Remix.run Logo
walletdrainer 3 days ago

> Moreover, it seems like they may be serving public HTML somewhere that links to these files. As a result, hundreds are in Google search results, many containing PII

This is not how Google works.

AndroTux 2 days ago | parent | next [-]

It kind of is, though. Google doesn't randomly try to visit every URL on the internet. It follows links. Therefore, for these files to be indexed by Google, they need to be linked to from somewhere.

xtracto 2 days ago | parent | next [-]

Exactly , that's whyb"non public" github gists work. They are public, but not indexed anywhere "by default "

Barbing 2 days ago | parent | prev | next [-]

Good thing, otherwise they would have exposed countless photos via Google Photos.

Today, a photo file might be hosted at:

  photos.fife.usercontent.google.com/pw/[snip]=w[####]-h[####]-s-no-gm?authuser=0
But it used to be a little closer to:

  ...[google_site].com/[superLongAlphanumeric].jpg
And no auth required, URL only!
walletdrainer 2 days ago | parent | prev [-]

> Therefore, for these files to be indexed by Google, they need to be linked to from somewhere.

So? That’s indeed how Google works.

Google does not work how OP describes it.

I’ve investigated similar incidents in the past on other platforms, it was always user error causing links to be public.

starkrights 2 days ago | parent | next [-]

Can you actually explain why the phrase you cited from OP is wrong? You say that ~”files need to be linked to from somewhere” is correct. How is a file linked to from somewhere [on the internet] if it’s not being served on the internet that Google crawls (ie, HTML)? The only alternative is in… API calls? That Google probably isn’t crawling?

“Fiverr might be hosting public HTML somewhere” seems like an entirely reasonable alternative phrase to “these links must be linked from somewhere [that Google can crawl] “, at least to someone who is only superficially familiar with how search works.

The distinction you imply is obvious is not, and your point is thus rather confusing to someone who is not you.

walletdrainer 2 days ago | parent [-]

It’s a huge mistake to assume these links have to originate from fiverr-hosted HTML, it’s far more likely Google is finding them from places like GitHub repos used by fiverr-users.

morpheuskafka 2 days ago | parent [-]

That was my first thought, but is it logical to assume that 5+ unrelated people took their finished tax return URL and linked it on a website/tweet/etc? Who would do that?

Even still, Fiverr could very well have GDPR/CCPA/etc liability as the host of these files, because they related to its services, it's not just a generic file host.

AndroTux 2 days ago | parent | prev [-]

The only thing that's user error here is the developers of Fiverr exposing files without proper session authentication.

walletdrainer 2 days ago | parent [-]

That’s very often a deliberate design decision.

It’s bizarre UX if you link a file to someone and the link doesn’t work.

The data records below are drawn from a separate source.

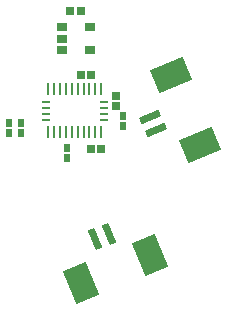
<source format=gbp>
G04 Layer_Color=16770453*
%FSLAX25Y25*%
%MOIN*%
G70*
G01*
G75*
%ADD21R,0.02677X0.02520*%
%ADD35R,0.00800X0.04067*%
%ADD36R,0.02673X0.00800*%
G04:AMPARAMS|DCode=37|XSize=82.68mil|YSize=118.11mil|CornerRadius=0mil|HoleSize=0mil|Usage=FLASHONLY|Rotation=292.500|XOffset=0mil|YOffset=0mil|HoleType=Round|Shape=Rectangle|*
%AMROTATEDRECTD37*
4,1,4,-0.07038,0.01559,0.03874,0.06079,0.07038,-0.01559,-0.03874,-0.06079,-0.07038,0.01559,0.0*
%
%ADD37ROTATEDRECTD37*%

G04:AMPARAMS|DCode=38|XSize=23.62mil|YSize=70.87mil|CornerRadius=0mil|HoleSize=0mil|Usage=FLASHONLY|Rotation=292.500|XOffset=0mil|YOffset=0mil|HoleType=Round|Shape=Rectangle|*
%AMROTATEDRECTD38*
4,1,4,-0.03726,-0.00265,0.02822,0.02447,0.03726,0.00265,-0.02822,-0.02447,-0.03726,-0.00265,0.0*
%
%ADD38ROTATEDRECTD38*%

G04:AMPARAMS|DCode=39|XSize=82.68mil|YSize=118.11mil|CornerRadius=0mil|HoleSize=0mil|Usage=FLASHONLY|Rotation=202.500|XOffset=0mil|YOffset=0mil|HoleType=Round|Shape=Rectangle|*
%AMROTATEDRECTD39*
4,1,4,0.01559,0.07038,0.06079,-0.03874,-0.01559,-0.07038,-0.06079,0.03874,0.01559,0.07038,0.0*
%
%ADD39ROTATEDRECTD39*%

G04:AMPARAMS|DCode=40|XSize=23.62mil|YSize=70.87mil|CornerRadius=0mil|HoleSize=0mil|Usage=FLASHONLY|Rotation=202.500|XOffset=0mil|YOffset=0mil|HoleType=Round|Shape=Rectangle|*
%AMROTATEDRECTD40*
4,1,4,-0.00265,0.03726,0.02447,-0.02822,0.00265,-0.03726,-0.02447,0.02822,-0.00265,0.03726,0.0*
%
%ADD40ROTATEDRECTD40*%

%ADD41R,0.02362X0.02559*%
%ADD42R,0.02520X0.02677*%
%ADD43R,0.03543X0.02559*%
D21*
X296890Y341831D02*
D03*
X300354D02*
D03*
X303701Y317323D02*
D03*
X300236D02*
D03*
X293543Y362992D02*
D03*
X297008D02*
D03*
D35*
X303807Y337073D02*
D03*
X301839D02*
D03*
X299870D02*
D03*
X297902D02*
D03*
X295933D02*
D03*
X293965D02*
D03*
X291996D02*
D03*
X290028D02*
D03*
X288059D02*
D03*
X286090D02*
D03*
Y322770D02*
D03*
X288059D02*
D03*
X290028D02*
D03*
X291996D02*
D03*
X293965D02*
D03*
X295933D02*
D03*
X297902D02*
D03*
X299870D02*
D03*
X301839D02*
D03*
X303807D02*
D03*
D36*
X304553Y326969D02*
D03*
Y328937D02*
D03*
Y330906D02*
D03*
Y332874D02*
D03*
X285345Y326969D02*
D03*
Y328937D02*
D03*
Y330906D02*
D03*
Y332874D02*
D03*
D37*
X327149Y341748D02*
D03*
X336716Y318651D02*
D03*
D38*
X321962Y323406D02*
D03*
X320079Y327953D02*
D03*
D39*
X320094Y281906D02*
D03*
X296997Y272339D02*
D03*
D40*
X301753Y287093D02*
D03*
X306299Y288976D02*
D03*
D41*
X273031Y322539D02*
D03*
Y325886D02*
D03*
X277067Y322539D02*
D03*
Y325886D02*
D03*
X292520Y314075D02*
D03*
Y317421D02*
D03*
X311024Y328051D02*
D03*
Y324705D02*
D03*
D42*
X308661Y334803D02*
D03*
Y331339D02*
D03*
D43*
X300000Y350197D02*
D03*
Y357677D02*
D03*
X290551D02*
D03*
Y353937D02*
D03*
Y350197D02*
D03*
M02*

</source>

NotMichaelBay 2 days ago | parent [-]

It's actually very common to link a file hosted in the cloud to a coworker or partner and it requires login.

weird-eye-issue 2 days ago | parent | prev [-]

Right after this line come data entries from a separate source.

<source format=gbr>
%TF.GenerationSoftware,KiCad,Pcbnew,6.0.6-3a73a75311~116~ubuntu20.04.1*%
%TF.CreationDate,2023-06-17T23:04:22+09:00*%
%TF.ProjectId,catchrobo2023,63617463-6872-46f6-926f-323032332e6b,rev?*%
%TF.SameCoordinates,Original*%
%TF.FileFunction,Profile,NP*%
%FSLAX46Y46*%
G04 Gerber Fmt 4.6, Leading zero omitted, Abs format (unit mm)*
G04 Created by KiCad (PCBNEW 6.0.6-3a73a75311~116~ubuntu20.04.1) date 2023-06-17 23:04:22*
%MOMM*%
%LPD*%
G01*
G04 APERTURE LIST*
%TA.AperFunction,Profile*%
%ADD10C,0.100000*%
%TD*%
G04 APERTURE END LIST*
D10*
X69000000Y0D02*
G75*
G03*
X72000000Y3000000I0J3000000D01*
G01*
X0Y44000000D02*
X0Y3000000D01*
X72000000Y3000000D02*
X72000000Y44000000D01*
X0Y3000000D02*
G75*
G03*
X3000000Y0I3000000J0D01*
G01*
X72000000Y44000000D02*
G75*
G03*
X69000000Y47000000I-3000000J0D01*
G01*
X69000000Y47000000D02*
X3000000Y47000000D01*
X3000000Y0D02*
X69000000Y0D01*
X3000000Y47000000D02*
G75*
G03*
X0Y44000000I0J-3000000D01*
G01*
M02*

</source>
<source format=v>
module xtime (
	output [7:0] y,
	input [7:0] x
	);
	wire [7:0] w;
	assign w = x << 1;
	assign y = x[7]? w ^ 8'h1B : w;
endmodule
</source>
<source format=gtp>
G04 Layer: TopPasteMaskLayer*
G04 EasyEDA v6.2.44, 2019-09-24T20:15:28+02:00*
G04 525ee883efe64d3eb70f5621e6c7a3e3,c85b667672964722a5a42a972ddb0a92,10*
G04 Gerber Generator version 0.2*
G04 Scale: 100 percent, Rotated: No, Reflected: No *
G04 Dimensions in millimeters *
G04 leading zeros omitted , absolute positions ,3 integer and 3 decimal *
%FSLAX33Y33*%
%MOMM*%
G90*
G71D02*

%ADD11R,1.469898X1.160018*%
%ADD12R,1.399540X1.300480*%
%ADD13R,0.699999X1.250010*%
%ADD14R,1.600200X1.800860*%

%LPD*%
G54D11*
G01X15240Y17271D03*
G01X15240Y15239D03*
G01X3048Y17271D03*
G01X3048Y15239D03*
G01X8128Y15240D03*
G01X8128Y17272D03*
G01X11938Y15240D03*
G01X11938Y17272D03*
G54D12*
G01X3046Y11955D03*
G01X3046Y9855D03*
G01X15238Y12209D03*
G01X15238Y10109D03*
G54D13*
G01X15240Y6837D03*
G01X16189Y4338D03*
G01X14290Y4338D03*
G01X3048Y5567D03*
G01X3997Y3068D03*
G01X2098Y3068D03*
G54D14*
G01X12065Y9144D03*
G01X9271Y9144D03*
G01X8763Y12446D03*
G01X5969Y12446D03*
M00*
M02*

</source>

It's exactly how it works, pages don't just magically appear in Google's index.

You need links to pages either from your own website or backlinks from other websites. Alternatively if the page is in your sitemap then Google will typically pick it up or you can manually submit it for indexing. For important pages you would typically want internal links, backlinks, and have it in your sitemap.

walletdrainer 2 days ago | parent [-]

Google indexes links from places other than fiverr, odds are these links are mostly from places like GitHub.